Import vs Index: Performance, AI Integration, Search Speed, and Stability for Large Archives

emrullah · July 8, 2025, 1:19pm

Hello,

I’m a new DEVONthink Pro 4 user (MacBook Pro M3, 16 GB RAM), and I will use the application for both long-term personal archiving and AI-assisted document analysis, summarization, and generation.

My document archive has now grown to over 100,000 files (PDF, Word, ePub, etc.) totaling close to 200 GB in size.

I’d like to better understand the real-world technical and performance differences between the two primary approaches DEVONthink offers:

Import (store files inside the database) vs Index (reference external folders)

I’m especially interested in how these approaches differ in terms of performance, AI compatibility, search behavior, long-term data stability, and efficient management at this scale.

⸻

Performance and Speed (100k files – ~200 GB)
• With such a large archive, would importing all documents cause noticeable slowdowns in:
• Database launch times
• Searching
• “See Also” suggestions
• AI-based tools like summarization or tagging?
• Does DEVONthink load and monitor indexed folders continuously, or only on demand?
• Which approach offers better overall responsiveness and reliability for very large datasets?

⸻

Functionality Differences: Import vs Index
• What functional differences exist between imported and indexed content?
• Are features like OCR, “See Also & Classify”, Smart Rules, AI tagging, etc. fully available for indexed documents?
• How well does DEVONthink track changes to indexed files made outside the app (e.g. via Finder or external editors)?
• What happens if an indexed file or folder is renamed, moved, or deleted outside DEVONthink?

⸻

AI Workflow Integration
• I want to integrate my archive with external AI tools (OpenAI GPT-4, Claude 3, Ollama, LangChain, etc.) for tasks like retrieval-based question answering and content generation.
• Does using indexed files provide a clearer advantage here, since the files remain directly accessible via the filesystem?
• Is accessing imported files from outside (e.g., via Python scripts) significantly more complex or limiting?

⸻

Search Behavior and Boolean Queries
• Are there differences in search speed, precision, or completeness between indexed and imported files?
• Specifically:
• Full-text search performance
• Boolean queries using AND, OR, NOT, NEAR
• Smart Group responsiveness
• “See Also” and semantic similarity features
• At 100,000+ documents, are these differences more pronounced?
• Does DEVONthink optimize search indexing differently based on import vs index?

⸻

Long-Term Management and Data Stability
• With a .dtBase2 database approaching or exceeding 200 GB, are there increased risks related to:
• Corruption
• Slower backups (e.g. with Time Machine)
• Performance degradation over time?
• Is there a recommended upper size limit for imported databases, beyond which indexing is safer?

⸻

Would a Hybrid Strategy Make Sense?

⸻

I’d really appreciate insights from power users and DEVONtechnologies staff—especially anyone managing high-volume archives with external AI workflows.

Thanks in advance.

chrillek · July 8, 2025, 1:34pm

Perhaps you could investigate all that yourself with a subset of your data, like 50GB.

emrullah · July 8, 2025, 1:41pm

Thanks, yes 200 gb is total but I will create sub databases.

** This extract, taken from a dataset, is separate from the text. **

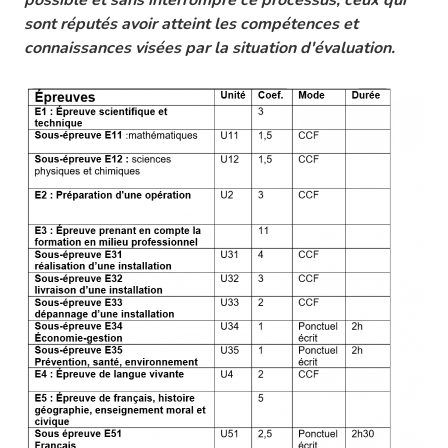
possible et sans interrompre ce processus, ceux qui
sont réputés avoir atteint les compétences et
connaissances visées par la situation d'évaluation.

The main question about internal and external index differences.

BLUEFROG · July 8, 2025, 1:53pm

Welcome @emrullah
I would suggest you first read the In & Out > Importing & Indexing section of the built-in Help and manual.

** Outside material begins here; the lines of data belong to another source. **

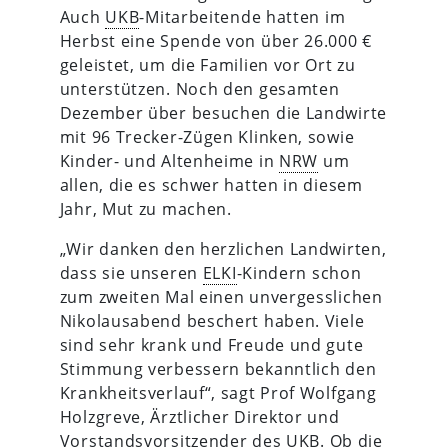
Auch
UKB
-Mitarbeitende hatten im
Herbst eine Spende von über 26.000 €
geleistet, um die Familien vor Ort zu
unterstützen. Noch den gesamten
Dezember über besuchen die Landwirte
mit 96 Trecker-Zügen Klinken, sowie
Kinder- und Altenheime in
NRW
um
allen, die es schwer hatten in diesem
Jahr, Mut zu machen.
„Wir danken den herzlichen Landwirten,
dass sie unseren
ELKI
-Kindern schon
zum zweiten Mal einen unvergesslichen
Nikolausabend beschert haben. Viele
sind sehr krank und Freude und gute
Stimmung verbessern bekanntlich den
Krankheitsverlauf“, sagt Prof Wolfgang
Holzgreve, Ärztlicher Direktor und
Vorstandsvorsitzender des
UKB
. Ob die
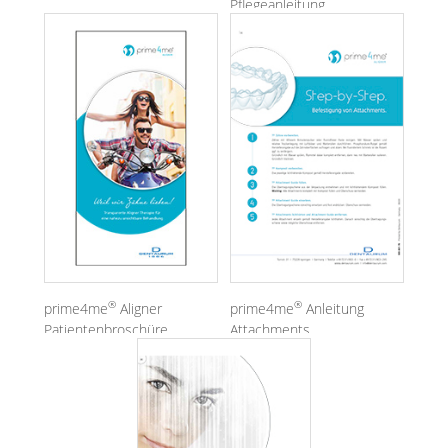
Pflegeanleitung
®
®
prime4me
Aligner
prime4me
Anleitung
Patientenbroschüre
Attachments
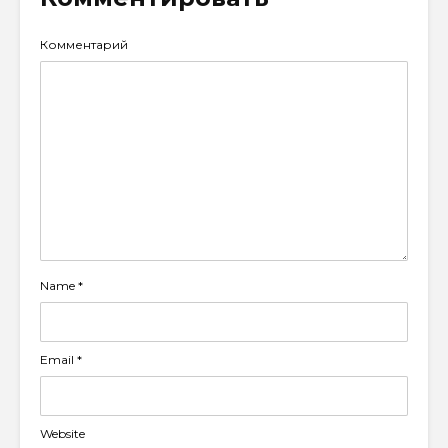
Комментарий
Name
*
Email
*
Website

With regards to performance, the number of words/unique words/total items is more important than the size.
16GB RAM is pretty limited for such a large volume of data so I would definitely recommend creating multiple databases that can be opened and closed as needed.
Indexed files are treated the same as imported ones, in terms of available functionality like tagging, searching, See Also, etc.
If you move files from the indexed location, they will be reported as missing. Files will also be missing if you rename the indexed parent folder in the Finder. It is possible to redirect the path for an indexed parent folder or file, but indexing is ideally used with folder that are fairly static in their name and location.
There is no inherent AI advantage but if you’re going to try to use an AI app like Elephas to process DEVONthink documents, I would recommend that be indexed data instead of getting into the database’s internal structure.
Having a larger database isn’t inherently susceptible to corruption, but logically could take longer to backup and sync, depending on the situation. Performance would be affected from a machine resource standpoint with limited RAM on a machine.
A hybrid database can certainly be used but I see no distinct advantage from what you’ve talked about.

cgrunenberg · July 8, 2025, 2:02pm

The only major difference is the location of the files. Everything else is more or less identical. But exporting a database archive (see File > Export > Database Archive… or Scripts > Export > Daily Backup Archives) is a lot faster in case of indexed items as the backup does not include the indexed items.